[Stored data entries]
•••••
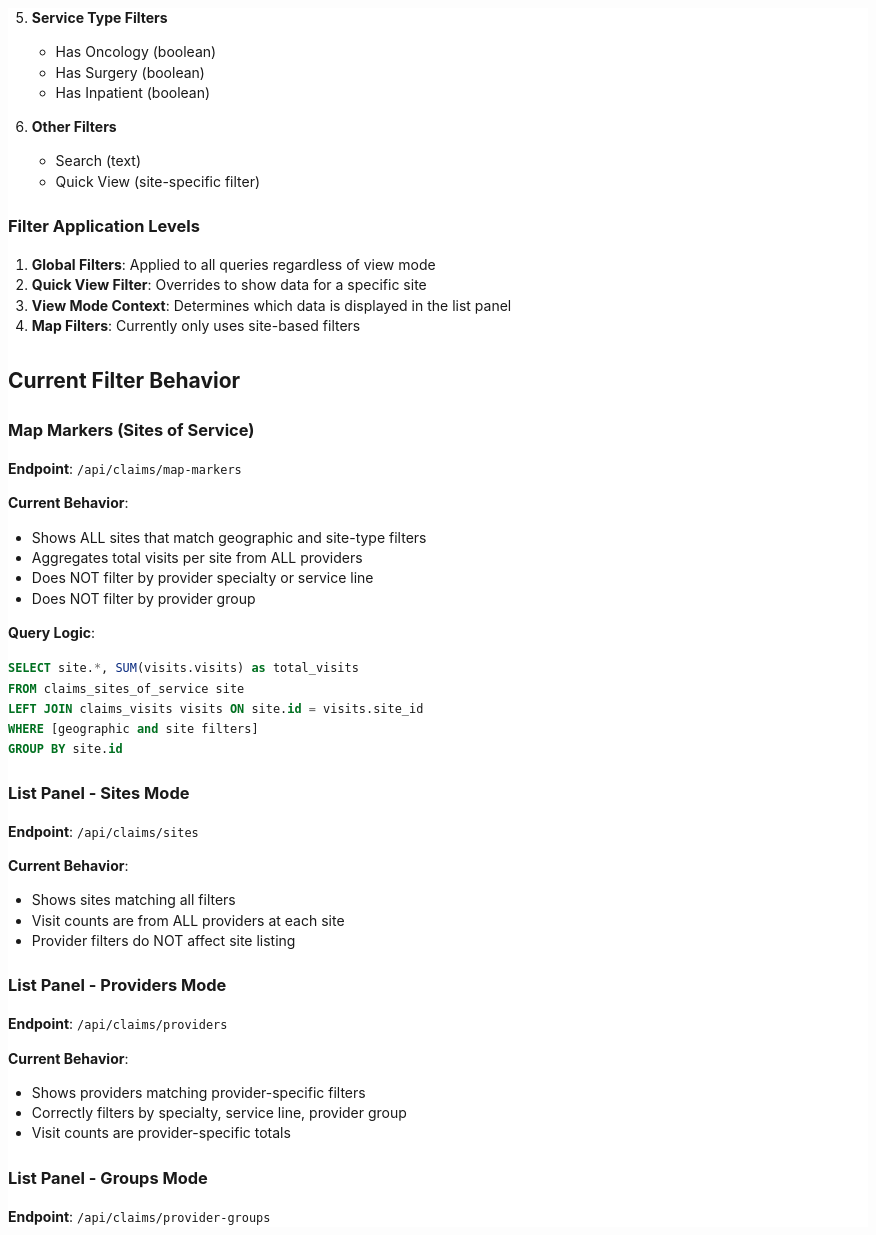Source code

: 5. **Service Type Filters**
   - Has Oncology (boolean)
   - Has Surgery (boolean)
   - Has Inpatient (boolean)

6. **Other Filters**
   - Search (text)
   - Quick View (site-specific filter)

### Filter Application Levels

1. **Global Filters**: Applied to all queries regardless of view mode
2. **Quick View Filter**: Overrides to show data for a specific site
3. **View Mode Context**: Determines which data is displayed in the list panel
4. **Map Filters**: Currently only uses site-based filters

## Current Filter Behavior

### Map Markers (Sites of Service)
**Endpoint**: `/api/claims/map-markers`

**Current Behavior**:
- Shows ALL sites that match geographic and site-type filters
- Aggregates total visits per site from ALL providers
- Does NOT filter by provider specialty or service line
- Does NOT filter by provider group

**Query Logic**:
```sql
SELECT site.*, SUM(visits.visits) as total_visits
FROM claims_sites_of_service site
LEFT JOIN claims_visits visits ON site.id = visits.site_id
WHERE [geographic and site filters]
GROUP BY site.id
```

### List Panel - Sites Mode
**Endpoint**: `/api/claims/sites`

**Current Behavior**:
- Shows sites matching all filters
- Visit counts are from ALL providers at each site
- Provider filters do NOT affect site listing

### List Panel - Providers Mode
**Endpoint**: `/api/claims/providers`

**Current Behavior**:
- Shows providers matching provider-specific filters
- Correctly filters by specialty, service line, provider group
- Visit counts are provider-specific totals

### List Panel - Groups Mode
**Endpoint**: `/api/claims/provider-groups`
•••••
Only an exact, picture-free copy of the entries counts as the answer.

Source code

: 5. **Service Type Filters**
   - Has Oncology (boolean)
   - Has Surgery (boolean)
   - Has Inpatient (boolean)

6. **Other Filters**
   - Search (text)
   - Quick View (site-specific filter)

### Filter Application Levels

1. **Global Filters**: Applied to all queries regardless of view mode
2. **Quick View Filter**: Overrides to show data for a specific site
3. **View Mode Context**: Determines which data is displayed in the list panel
4. **Map Filters**: Currently only uses site-based filters

## Current Filter Behavior

### Map Markers (Sites of Service)
**Endpoint**: `/api/claims/map-markers`

**Current Behavior**:
- Shows ALL sites that match geographic and site-type filters
- Aggregates total visits per site from ALL providers
- Does NOT filter by provider specialty or service line
- Does NOT filter by provider group

**Query Logic**:
```sql
SELECT site.*, SUM(visits.visits) as total_visits
FROM claims_sites_of_service site
LEFT JOIN claims_visits visits ON site.id = visits.site_id
WHERE [geographic and site filters]
GROUP BY site.id
```

### List Panel - Sites Mode
**Endpoint**: `/api/claims/sites`

**Current Behavior**:
- Shows sites matching all filters
- Visit counts are from ALL providers at each site
- Provider filters do NOT affect site listing

### List Panel - Providers Mode
**Endpoint**: `/api/claims/providers`

**Current Behavior**:
- Shows providers matching provider-specific filters
- Correctly filters by specialty, service line, provider group
- Visit counts are provider-specific totals

### List Panel - Groups Mode
**Endpoint**: `/api/claims/provider-groups`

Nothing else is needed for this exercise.